The Oregon Family Council (OFC) called my office this morning to see if I’d be joining their "Pastors Day at the Capitol." This is where they bring “Tea Party Jesus” to the politicians.
On Facebook, the OFC has stated that the “Oregon Family Council serves over 2,000 Churches and over 40,000 families from across the state who come from a broad spectrum of denominational backgrounds within the Christian community” and that as a 501 ( c ) non profit they “are not affiliated with any political party. Party platforms or points of view play no role whatsoever in our evaluation and recommendations on ballot measures.”
What they fail to mention is they also operate a political action committee that gives 100% of their money to GOP candidates.
What ballot measures have they endorsed in the past? Those that benefit the wealthiest Oregonians at the expense of those Jesus would have called the “least of these.”
Their stances have been opposed by Ecumenical Ministries of Oregon, our state’s association of churches and other faith leaders who view public policy through Christian theology and not just a political agenda.
Let’s be clear: this isn’t a Christian organization but rather a political machine to support GOP candidates and causes.
At their "Pastors Day at the Capitol," the OFC claims to be coming to protect religious freedoms under attack:
Our religious freedoms are under direct assault on many fronts today. This year’s event is a must for every pastor and church leader from around the state. Local and national experts on religious liberty will be in attendance to address where we stand in regards to our religious freedoms and how we can preserve these freedoms for future generations.
The most hotly debated issue concerning "religious freedom" has centered around President Obama's health care law - passed with the strong support of the National Council of Churches - and the argument that it infringes on religious liberty has been rejected by nearly all.
Sally Steenland, Director of the Faith and Progressive Policy Initiative at the Center for American Progress, notes this is part of a national movement that has nothing to do with religious freedom:
…conservatives are setting up religious-liberty caucuses in states across the country. One of the goals of this effort is to pass laws with broad exemptions allowing those who oppose reproductive rights, same-sex marriage, adoption by same-sex couples, and other measures of gay and transgender equality the ability to opt out of antidiscrimination laws and policies without being sued. This is not a new political strategy. It turns out we’ve been down this road before. In fact it is a road that has deep and all-too-familiar ruts from similar fights decades ago.

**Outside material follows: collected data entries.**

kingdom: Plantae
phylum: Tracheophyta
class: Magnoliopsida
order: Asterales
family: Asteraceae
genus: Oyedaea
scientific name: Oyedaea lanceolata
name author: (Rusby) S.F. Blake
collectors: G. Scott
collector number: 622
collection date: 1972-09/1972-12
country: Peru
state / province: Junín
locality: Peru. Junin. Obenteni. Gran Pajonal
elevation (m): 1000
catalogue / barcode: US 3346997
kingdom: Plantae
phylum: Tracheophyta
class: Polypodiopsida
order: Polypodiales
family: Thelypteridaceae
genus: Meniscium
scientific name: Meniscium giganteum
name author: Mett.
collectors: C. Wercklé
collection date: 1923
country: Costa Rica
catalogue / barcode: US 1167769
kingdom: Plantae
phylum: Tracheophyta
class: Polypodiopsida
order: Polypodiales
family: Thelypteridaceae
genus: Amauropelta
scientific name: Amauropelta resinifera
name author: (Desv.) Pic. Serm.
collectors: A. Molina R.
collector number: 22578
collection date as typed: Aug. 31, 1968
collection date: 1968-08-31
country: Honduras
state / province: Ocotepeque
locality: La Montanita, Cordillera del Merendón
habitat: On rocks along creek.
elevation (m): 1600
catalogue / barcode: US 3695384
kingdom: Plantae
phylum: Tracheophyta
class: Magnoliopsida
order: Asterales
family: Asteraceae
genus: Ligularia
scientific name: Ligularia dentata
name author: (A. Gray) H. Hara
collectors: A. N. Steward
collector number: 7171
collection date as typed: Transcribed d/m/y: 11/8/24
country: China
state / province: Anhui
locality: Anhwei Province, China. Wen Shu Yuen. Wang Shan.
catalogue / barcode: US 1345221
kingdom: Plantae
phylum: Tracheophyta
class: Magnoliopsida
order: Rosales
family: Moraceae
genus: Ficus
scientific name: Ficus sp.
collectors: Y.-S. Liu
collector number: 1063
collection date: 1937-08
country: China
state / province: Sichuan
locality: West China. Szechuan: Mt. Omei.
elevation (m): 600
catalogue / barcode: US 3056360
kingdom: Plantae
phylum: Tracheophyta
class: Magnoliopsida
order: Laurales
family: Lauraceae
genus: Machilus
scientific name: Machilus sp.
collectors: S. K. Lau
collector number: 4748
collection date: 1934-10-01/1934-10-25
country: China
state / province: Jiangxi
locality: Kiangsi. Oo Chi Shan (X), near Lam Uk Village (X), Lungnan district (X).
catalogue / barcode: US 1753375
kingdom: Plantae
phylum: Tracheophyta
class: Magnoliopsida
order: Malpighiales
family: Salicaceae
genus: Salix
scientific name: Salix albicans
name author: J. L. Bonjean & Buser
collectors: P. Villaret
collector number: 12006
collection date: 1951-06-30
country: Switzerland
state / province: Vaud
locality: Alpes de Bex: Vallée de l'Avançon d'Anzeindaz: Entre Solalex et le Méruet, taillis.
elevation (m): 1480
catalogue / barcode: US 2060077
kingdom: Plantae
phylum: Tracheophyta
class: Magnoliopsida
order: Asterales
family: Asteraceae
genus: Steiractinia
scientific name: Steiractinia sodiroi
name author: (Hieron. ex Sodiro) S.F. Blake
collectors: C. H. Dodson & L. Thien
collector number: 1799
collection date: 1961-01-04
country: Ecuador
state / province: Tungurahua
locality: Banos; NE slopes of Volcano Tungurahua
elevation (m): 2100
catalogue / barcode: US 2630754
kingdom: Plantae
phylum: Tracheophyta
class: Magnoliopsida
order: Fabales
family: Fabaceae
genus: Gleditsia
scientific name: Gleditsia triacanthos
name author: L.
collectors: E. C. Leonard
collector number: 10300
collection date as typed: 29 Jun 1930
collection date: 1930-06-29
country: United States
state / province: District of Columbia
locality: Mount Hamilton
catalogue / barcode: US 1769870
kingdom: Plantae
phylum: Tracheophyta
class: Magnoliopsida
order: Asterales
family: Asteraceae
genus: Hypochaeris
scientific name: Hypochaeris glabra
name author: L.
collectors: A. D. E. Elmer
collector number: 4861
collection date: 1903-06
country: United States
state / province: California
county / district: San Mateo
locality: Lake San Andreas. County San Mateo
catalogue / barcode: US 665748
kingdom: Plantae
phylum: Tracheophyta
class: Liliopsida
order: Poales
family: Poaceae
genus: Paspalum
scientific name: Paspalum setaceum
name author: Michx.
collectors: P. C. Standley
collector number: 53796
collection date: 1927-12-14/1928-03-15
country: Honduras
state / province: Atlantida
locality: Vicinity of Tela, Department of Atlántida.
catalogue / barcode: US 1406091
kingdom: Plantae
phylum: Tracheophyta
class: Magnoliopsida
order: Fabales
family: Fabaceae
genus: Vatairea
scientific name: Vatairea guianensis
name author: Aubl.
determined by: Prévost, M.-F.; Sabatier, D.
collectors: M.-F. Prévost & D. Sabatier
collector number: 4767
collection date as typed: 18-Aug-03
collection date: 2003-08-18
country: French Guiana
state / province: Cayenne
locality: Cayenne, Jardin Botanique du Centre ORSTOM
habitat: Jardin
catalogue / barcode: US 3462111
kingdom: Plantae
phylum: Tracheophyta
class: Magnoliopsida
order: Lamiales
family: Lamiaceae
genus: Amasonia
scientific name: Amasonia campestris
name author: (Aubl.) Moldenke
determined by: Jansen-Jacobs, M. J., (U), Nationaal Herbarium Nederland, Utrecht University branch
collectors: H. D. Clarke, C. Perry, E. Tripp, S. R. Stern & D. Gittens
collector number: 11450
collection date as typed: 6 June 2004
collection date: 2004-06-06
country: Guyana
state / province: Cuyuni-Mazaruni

During the civil rights battle in the 1960s, for example, segregationists used religious justifications to oppose interracial marriage and integration. God created the races to be separate, they argued, which was why he put them on separate continents. To support any kind of race mixing—whether in stores, restaurants, movie theaters, schools, churches, or businesses—was a sin. Civil rights opponents denied they were bigoted. On the contrary, they were simply following biblical teachings and obeying God’s will. Forcing them to abide by civil rights laws would be a grave violation of their conscience and an assault on their religious liberty.
Fortunately, segregationists did not get the religious exemptions they desired.
It is important that people of faith stand up to political groups like the Oregon Family Council and their agenda that in the name of Jesus seeks to shift ever further economic policies so that the rich get richer while the poor get poorer, while at the same time they advance proposals to discriminate against people all in the name of religious freedom.
I told the caller I won’t be attending the Oregon Family Council’s "Pastors Day at the Capitol." Instead, I’ll be joining with people of faith to oppose their plans.